> [Work to complete]:
- a) Duplicate the Condor mailing list post from "Anyway, then I" up to and including "id never changes.".
- b) In the Condor mailing list post, why did specifying input and output files to transfer not really need to be done?

> [Passage shown]:
--------
Mailing List Archives
Authenticated access
|
|
|
[Date Prev][Date Next][Thread Prev][Thread Next][Date Index][Thread Index]
[Condor-users] Can't get rid of a job
- Date: Mon, 04 Apr 2005 22:05:52 -0700
- From: Cathy Pfister <cathyjp@xxxxxxxxxx>
- Subject: [Condor-users] Can't get rid of a job
Hello,
I'm current playing around with condor to see how it works, and got into
a situation where I can't remove a job from the queue. I have one
machine set up as central manager and submitter, and another as
executer. I've been able to submit and complete jobs in a vanilla
universe and everything seemed OK, except that I see the jobs constantly
cycle between suspended and unsuspended like the manual warns about on
linux.
Anyway, then I tried to see if I could specify input and output files to
transfer (there's a shared file system, so it's not really necessary),
and intentionally specified an output file that I knew wouldn't be
found. It looked like the job completed (several suspends later) based
on logging that my script did, but the job stayed in the queue. I tried
to release it but condor says it can't be released (either with -all or
user name). I then shut down the condor daemons on both machines (which
evicted the job) and restarted them, but the job was still there. It
appears to be trying to run the job over and over again, but can't ever
transfer the output file. The job id never changes.
How can I get rid of the-job-that-won't-die? I was only fooling around!
Thanks,
Cathy
--------
> [Data supplied]:
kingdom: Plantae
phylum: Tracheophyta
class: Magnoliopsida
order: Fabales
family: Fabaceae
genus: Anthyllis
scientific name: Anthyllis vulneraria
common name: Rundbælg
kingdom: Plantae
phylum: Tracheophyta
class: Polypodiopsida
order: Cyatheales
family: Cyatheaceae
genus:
--------
> [Answers in order]:
- a)
Anyway, then I tried to see if I could specify input and output files to
transfer (there's a shared file system, so it's not really necessary),
and intentionally specified an output file that I knew wouldn't be
found. It looked like the job completed (several suspends later) based
on logging that my script did, but the job stayed in the queue. I tried
to release it but condor says it can't be released (either with -all or
user name). I then shut down the condor daemons on both machines (which
evicted the job) and restarted them, but the job was still there. It
appears to be trying to run the job over and over again, but can't ever
transfer the output file. The job id never changes.

- b) It wasn't really necessary because the setup had a shared file system. The files didn't need to be transferred between the machines.